How do you solve the system of equations #-12d - 7e = 48# and #5d + e = 3#?

There are two common ways you can do this:

• Substitution
• Elimination

SUBSTITUTION

You can solve for one variable and express it in terms of the other:

#-12d - 7e = 48#

#-12d = 48 + 7e#

#color(green)(d) = 48/(-12) + 7/(-12) e#

#= color(green)(-4 - 7/12 e)#

This is only a temporary expression, because we don't know #e# yet. Now, #d# can be used in the second equation to give:

#5d + e = 3#

#5(-4 - 7/12 e) + e = 3#

#-20 - 35/12 e + e = 3#

#-20 - 35/12 e + 12/12e = 3#

#-20 - 23/12 e = 3#

#-23/12 e = 23#

#cancel(12)/cancel(23)*-cancel(23)/cancel(12) e = cancel(23)*12/cancel(23)#

#=> color(blue)(e = -12)#

Therefore, we can plug this back into the easier equation to use (the second one) to get:

#5d + (-12) = 3#

#5d = 15#

#=> color(blue)(d = 3)#

ELIMINATION

The idea here is to take the two equations, add them together, and see what you can do to get rid of one variable early on. Usually, this is faster than substitution.

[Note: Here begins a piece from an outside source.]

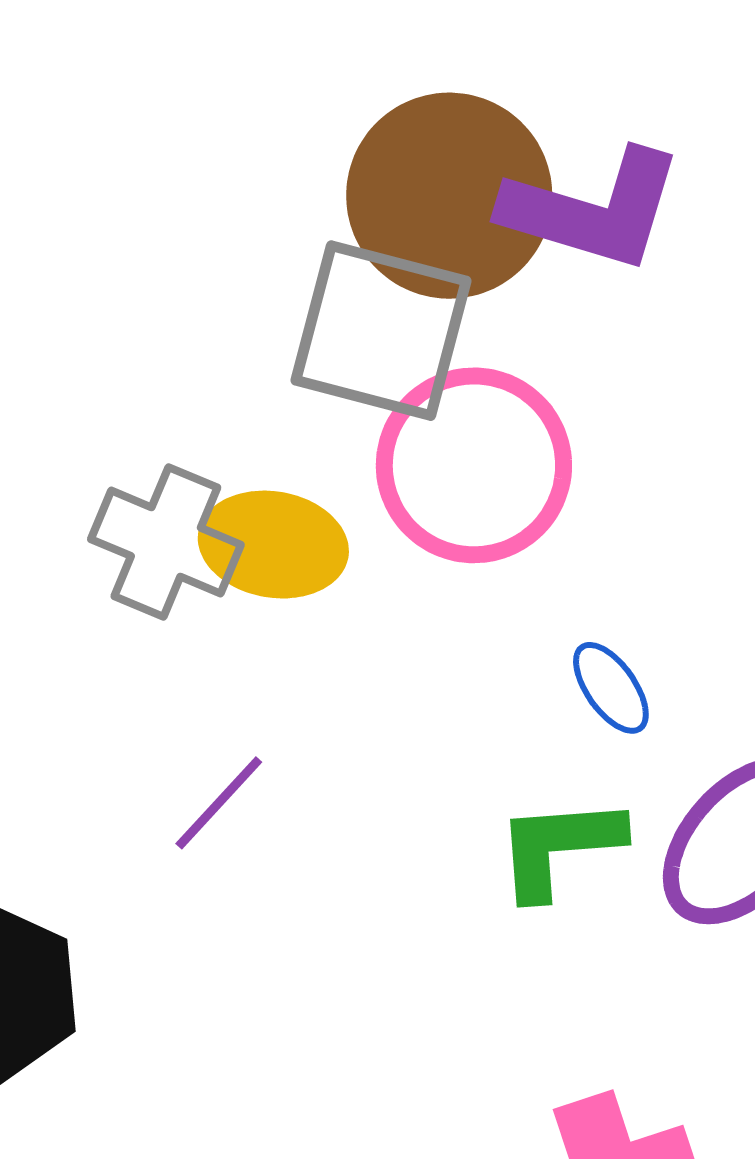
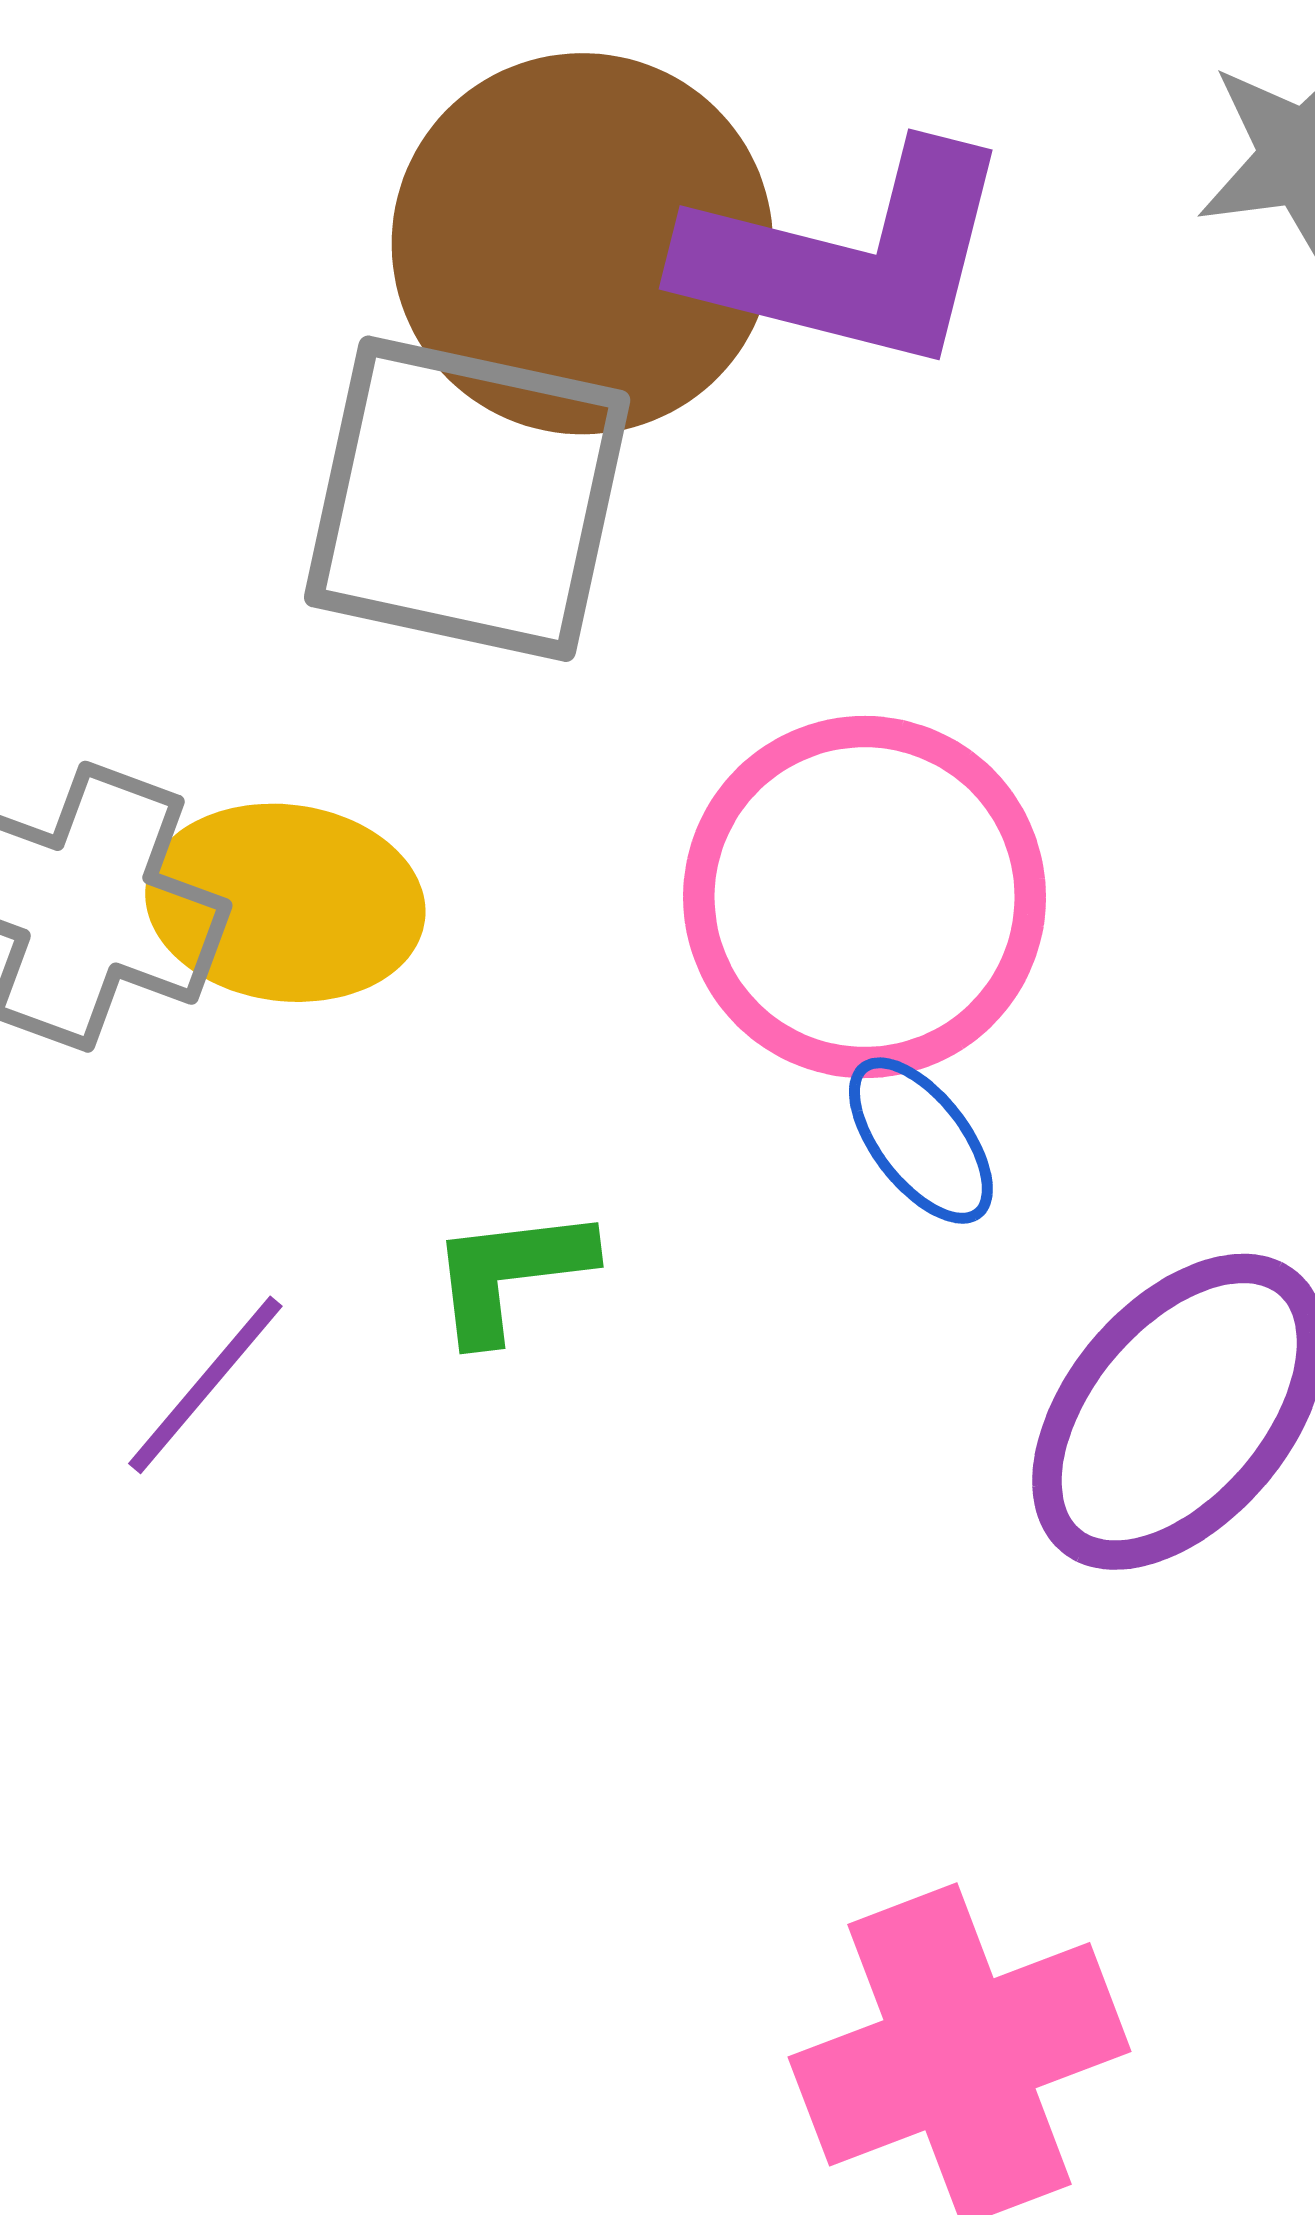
pink circle: (474, 465) -> (865, 897), moved
green L-shape: (559, 847) -> (510, 1274), moved, size x0.7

Try multiplying the second equation by #7#.

#-12d - 7e = 48#

#7(5d + e = 3)#

Notice how the #7e# will cancel out if we add these equations together:

#" "" "-12d - 7e = 48#

#+" "7*5d + 7*e = 7*3#

#"--------------------------------"#

#" "" "-12d - cancel(7e) = 48#

#+" "35d + cancel(7e) = 21#

#"--------------------------------"#

#" "23d" "" " = 69#

#=> d = 69/23 = (cancel(23)*3)/cancel(23)#

#=> color(blue)(d = 3)#

That allows us to solve for #e# by substitution:

#5d + e = 3#

#5(3) + e = 3#

#=> e = 3 - 5(3) = 3 - 15#

#=> color(blue)(e = -12)#

which should match the answer we got from just substitution (and it does!).